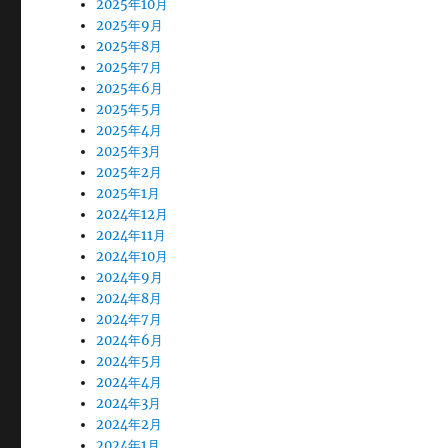
2025年10月
2025年9月
2025年8月
2025年7月
2025年6月
2025年5月
2025年4月
2025年3月
2025年2月
2025年1月
2024年12月
2024年11月
2024年10月
2024年9月
2024年8月
2024年7月
2024年6月
2024年5月
2024年4月
2024年3月
2024年2月
2024年1月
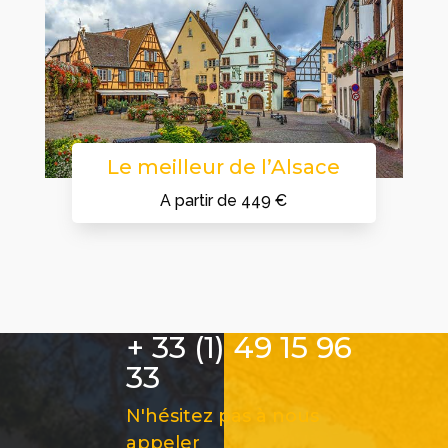
Le meilleur de l’Alsace
A partir de 449 €
+ 33 (1) 49 15 96
33
N'hésitez pas à nous
appeler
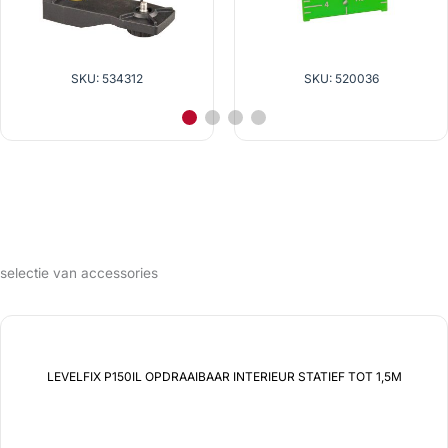
SKU: 534312
SKU: 520036
selectie van accessories
LEVELFIX P150IL OPDRAAIBAAR INTERIEUR STATIEF TOT 1,5M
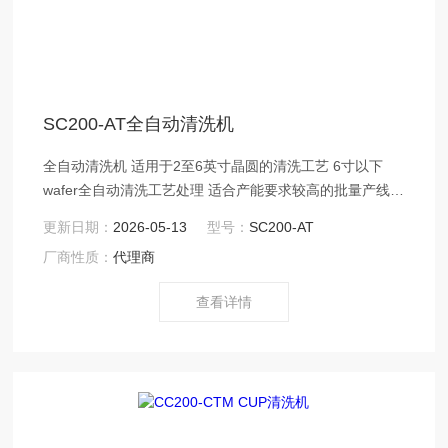
SC200-AT全自动清洗机
全自动清洗机 适用于2至6英寸晶圆的清洗工艺 6寸以下
wafer全自动清洗工艺处理 适合产能要求较高的批量产线
可选配MES协议转换模块
更新日期：
2026-05-13
型号：
SC200-AT
厂商性质：
代理商
查看详情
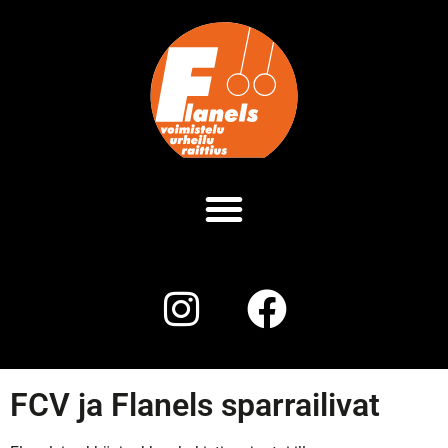
FCV ja Flanels sparrailivat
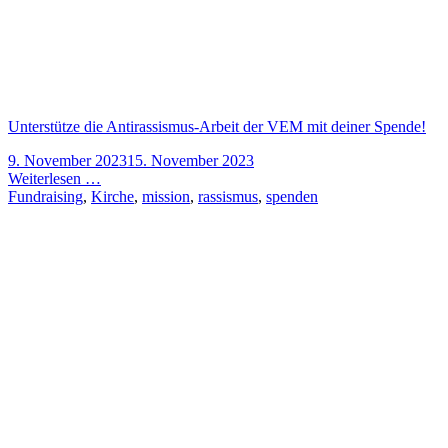
Unterstütze die Antirassismus-Arbeit der VEM mit deiner Spende!
9. November 2023
15. November 2023
Weiterlesen …
Fundraising
,
Kirche
,
mission
,
rassismus
,
spenden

§ **Written task**: What is needed is an exact copy of the lines from the start of the listing above through the line that holds "selectie van accessories", with the pictures left out.

§ **The answer**:
2025年10月
2025年9月
2025年8月
2025年7月
2025年6月
2025年5月
2025年4月
2025年3月
2025年2月
2025年1月
2024年12月
2024年11月
2024年10月
2024年9月
2024年8月
2024年7月
2024年6月
2024年5月
2024年4月
2024年3月
2024年2月
2024年1月
Le meilleur de l’Alsace
A partir de 449 €
+ 33 (1) 49 15 96
33
N'hésitez pas à nous
appeler
SKU: 534312
SKU: 520036
selectie van accessories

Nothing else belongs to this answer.